**FRAGMENTO DEL TEXTO**
# # # # # # #
La existencia de capillas literarias alrededor de las cuales se congregan determinados críticos o grupos de escritores bajo la sombra de unos “manifiestos”, “principios estéticos”, “postulados estéticos”, o teorías lingüísticas importadas, ha contribuido en gran medida a establecer el caudillismo literario. Por lo visto, esta corriente arrastra consigo sus propias consecuencias: Cuando los críticos literarios tienden a sectorizar una literatura desde el punto de vista ideológico. Cuando adoptan el “silencio tenaz” frente a un escritor a quien ignoran, o cuando se deriva de ellos el fuego de una crítica infundiosa hacia un escritor específico, contribuyen, a silencia una voz, sin que esa es la función esencial de la crítica. En última instancia, también el caudillismo puede crear decadentismo, gracias al desconocimiento de los escritores emergentes.
El poder del caudillismo está amparado sobre la idea de una literatura de fundación, cuyo posicionamiento y hegemonía ha permanecido por décadas. Esto es, porque el caudillista literario es capaz de crear una obra con poder persuasivo, si es posible, atrincherado en un movimiento literario y desde ahí proclama su estética, cuyos postulados se convierten en sentencias irrebatibles que deben ser asumidas por las masas de acólitos como recetarios estéticos y verdades absolutas. Esa visión mesiánica de la literatura es una de las consecuencias de su establecimiento.
# # # # # # #
**LISTADO**
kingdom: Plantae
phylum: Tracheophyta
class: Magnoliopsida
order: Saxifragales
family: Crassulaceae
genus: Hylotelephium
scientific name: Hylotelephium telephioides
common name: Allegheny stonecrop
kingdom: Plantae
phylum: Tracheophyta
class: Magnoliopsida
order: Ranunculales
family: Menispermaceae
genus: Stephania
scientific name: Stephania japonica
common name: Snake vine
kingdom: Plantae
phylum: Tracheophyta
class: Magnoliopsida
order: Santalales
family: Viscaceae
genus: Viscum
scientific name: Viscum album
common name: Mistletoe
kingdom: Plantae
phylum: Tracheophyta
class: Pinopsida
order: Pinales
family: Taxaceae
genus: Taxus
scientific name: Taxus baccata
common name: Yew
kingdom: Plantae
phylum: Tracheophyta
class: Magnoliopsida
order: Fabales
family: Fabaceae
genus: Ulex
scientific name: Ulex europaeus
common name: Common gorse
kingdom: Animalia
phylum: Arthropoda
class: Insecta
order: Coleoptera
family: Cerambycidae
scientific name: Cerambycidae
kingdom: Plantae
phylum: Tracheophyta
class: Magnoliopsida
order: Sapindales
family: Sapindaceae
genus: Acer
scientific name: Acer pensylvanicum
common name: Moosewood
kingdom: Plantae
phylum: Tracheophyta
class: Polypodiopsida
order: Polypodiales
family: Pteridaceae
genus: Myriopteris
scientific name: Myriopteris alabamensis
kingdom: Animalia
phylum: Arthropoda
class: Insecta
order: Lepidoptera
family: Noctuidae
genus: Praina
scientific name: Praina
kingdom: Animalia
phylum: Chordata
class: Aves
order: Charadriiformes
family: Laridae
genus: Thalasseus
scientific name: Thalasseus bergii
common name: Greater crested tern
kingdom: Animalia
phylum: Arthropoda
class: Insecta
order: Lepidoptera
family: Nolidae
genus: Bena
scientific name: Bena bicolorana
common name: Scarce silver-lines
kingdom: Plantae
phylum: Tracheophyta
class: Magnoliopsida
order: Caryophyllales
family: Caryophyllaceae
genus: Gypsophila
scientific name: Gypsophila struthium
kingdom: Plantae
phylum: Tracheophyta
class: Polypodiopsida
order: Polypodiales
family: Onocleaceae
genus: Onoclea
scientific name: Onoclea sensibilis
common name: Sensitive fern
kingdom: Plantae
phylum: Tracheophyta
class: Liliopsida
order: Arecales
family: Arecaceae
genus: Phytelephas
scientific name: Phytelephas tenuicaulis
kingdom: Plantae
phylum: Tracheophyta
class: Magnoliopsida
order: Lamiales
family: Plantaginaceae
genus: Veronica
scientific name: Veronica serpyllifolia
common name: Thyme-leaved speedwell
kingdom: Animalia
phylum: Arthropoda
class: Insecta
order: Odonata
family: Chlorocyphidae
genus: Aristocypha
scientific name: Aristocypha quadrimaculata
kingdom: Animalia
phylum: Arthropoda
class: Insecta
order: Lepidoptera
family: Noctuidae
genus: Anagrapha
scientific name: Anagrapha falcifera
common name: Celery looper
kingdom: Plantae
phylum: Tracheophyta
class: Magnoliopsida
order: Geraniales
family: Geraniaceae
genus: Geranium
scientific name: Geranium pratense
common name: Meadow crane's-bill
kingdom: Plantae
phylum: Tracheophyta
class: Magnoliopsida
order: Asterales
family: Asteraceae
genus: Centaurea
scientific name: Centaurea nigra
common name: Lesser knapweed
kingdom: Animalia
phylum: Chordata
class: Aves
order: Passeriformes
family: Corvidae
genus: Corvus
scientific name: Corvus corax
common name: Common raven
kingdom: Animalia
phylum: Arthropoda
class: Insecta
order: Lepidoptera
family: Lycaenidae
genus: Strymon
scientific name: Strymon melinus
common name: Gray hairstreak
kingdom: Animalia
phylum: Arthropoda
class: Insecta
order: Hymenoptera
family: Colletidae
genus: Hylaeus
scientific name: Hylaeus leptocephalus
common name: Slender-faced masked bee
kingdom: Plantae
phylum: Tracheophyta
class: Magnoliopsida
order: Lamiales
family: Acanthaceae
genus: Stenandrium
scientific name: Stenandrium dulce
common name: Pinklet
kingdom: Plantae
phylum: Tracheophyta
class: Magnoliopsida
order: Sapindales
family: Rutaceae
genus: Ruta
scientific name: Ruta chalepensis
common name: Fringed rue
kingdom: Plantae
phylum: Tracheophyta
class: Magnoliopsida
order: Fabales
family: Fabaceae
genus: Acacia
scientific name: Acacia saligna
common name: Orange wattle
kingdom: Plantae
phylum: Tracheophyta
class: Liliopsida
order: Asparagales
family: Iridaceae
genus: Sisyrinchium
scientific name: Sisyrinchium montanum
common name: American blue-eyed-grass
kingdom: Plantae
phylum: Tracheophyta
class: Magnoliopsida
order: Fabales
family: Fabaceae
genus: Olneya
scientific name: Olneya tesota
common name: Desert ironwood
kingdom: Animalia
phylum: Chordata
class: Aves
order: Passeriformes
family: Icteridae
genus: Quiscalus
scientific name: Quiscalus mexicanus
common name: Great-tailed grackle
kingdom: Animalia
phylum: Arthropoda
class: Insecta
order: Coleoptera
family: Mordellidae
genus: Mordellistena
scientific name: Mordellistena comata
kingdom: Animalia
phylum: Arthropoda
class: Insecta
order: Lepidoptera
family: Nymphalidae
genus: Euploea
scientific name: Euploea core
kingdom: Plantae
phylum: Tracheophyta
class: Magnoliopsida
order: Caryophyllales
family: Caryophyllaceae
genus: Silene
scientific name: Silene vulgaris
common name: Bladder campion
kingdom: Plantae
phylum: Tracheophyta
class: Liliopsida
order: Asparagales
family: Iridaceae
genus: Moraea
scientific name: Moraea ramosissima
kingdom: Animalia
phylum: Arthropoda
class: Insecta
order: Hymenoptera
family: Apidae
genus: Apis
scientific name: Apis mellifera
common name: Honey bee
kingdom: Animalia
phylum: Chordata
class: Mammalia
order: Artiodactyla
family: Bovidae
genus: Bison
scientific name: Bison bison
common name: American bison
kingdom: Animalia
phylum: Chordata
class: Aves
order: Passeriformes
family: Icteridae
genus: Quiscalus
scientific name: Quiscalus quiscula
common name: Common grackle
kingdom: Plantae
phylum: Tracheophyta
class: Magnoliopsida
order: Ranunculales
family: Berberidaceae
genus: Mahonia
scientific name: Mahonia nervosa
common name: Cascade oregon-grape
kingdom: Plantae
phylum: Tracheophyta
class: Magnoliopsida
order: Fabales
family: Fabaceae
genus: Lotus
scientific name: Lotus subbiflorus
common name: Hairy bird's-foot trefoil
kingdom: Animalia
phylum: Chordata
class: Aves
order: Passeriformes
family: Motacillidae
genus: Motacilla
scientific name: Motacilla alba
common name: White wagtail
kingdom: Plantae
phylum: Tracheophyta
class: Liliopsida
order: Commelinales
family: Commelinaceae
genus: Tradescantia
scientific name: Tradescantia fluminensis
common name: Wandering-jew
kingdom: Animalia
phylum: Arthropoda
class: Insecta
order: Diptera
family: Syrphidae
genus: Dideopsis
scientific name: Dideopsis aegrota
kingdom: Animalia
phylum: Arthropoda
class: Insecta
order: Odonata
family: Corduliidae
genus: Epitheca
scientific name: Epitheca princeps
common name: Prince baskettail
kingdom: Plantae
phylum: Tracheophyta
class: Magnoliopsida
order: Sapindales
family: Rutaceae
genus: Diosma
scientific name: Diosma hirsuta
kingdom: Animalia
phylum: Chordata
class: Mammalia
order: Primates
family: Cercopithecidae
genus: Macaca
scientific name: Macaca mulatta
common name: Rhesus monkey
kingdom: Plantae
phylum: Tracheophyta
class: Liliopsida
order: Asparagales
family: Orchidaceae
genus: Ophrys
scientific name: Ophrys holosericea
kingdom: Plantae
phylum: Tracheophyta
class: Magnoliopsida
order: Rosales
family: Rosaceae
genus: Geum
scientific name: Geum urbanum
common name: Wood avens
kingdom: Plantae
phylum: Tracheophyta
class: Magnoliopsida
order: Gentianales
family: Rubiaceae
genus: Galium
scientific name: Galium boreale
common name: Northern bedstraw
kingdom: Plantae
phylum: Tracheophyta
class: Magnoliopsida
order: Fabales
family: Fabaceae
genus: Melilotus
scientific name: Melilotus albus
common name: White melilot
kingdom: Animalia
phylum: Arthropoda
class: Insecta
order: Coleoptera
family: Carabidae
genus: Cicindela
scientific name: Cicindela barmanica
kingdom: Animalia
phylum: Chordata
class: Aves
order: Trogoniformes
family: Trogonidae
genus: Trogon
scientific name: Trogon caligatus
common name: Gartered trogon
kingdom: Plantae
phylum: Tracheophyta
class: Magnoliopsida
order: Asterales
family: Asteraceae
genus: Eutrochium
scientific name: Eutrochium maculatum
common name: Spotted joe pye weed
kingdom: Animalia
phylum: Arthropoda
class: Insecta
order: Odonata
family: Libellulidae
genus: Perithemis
# # # # # # #
**TAREAS**
**1)** En el fragmento sobre el caudillismo literario, ¿sobre qué idea está amparado el poder del caudillismo?
**2)** Prosigue el fragmento sobre el caudillismo literario a partir de su última oración.

**RESPUESTAS FINALES**
**1)** Está amparado sobre la idea de una literatura de fundación, cuyo posicionamiento y hegemonía ha permanecido por décadas.

**2)**
En el germen de una literatura se puede rastrear el origen de una ideología social. De manera que quien domina el discurso político de una época domina también el discurso cultural. A sabiendas de que en nuestra vida republicana, desde la segunda mitad del siglo XIX hasta muy avanzado el siglo XX, el escenario político estuvo dominado por caudillos, es pertinente el nacimiento de una literatura que marque el termómetro ideológico de la época. Lo que demuestra que el caudillismo literario es un fenómeno agazapado en el fondo de la conciencia nacional. Como forma de pensamiento, es una herencia de nuestra América que, fundamentalmente fue tierra de caudillos. ¿Quién niega a César Vallejo, a Pablo Neruda y a Octavio Paz como los genios principales de la poesía caudillista en América Latina? En el caso nuestro, el caudillismo es el producto de la idiosincrasia cultural y de cómo este fenómeno fue fraguándose en la psiquis del hombre dominicano.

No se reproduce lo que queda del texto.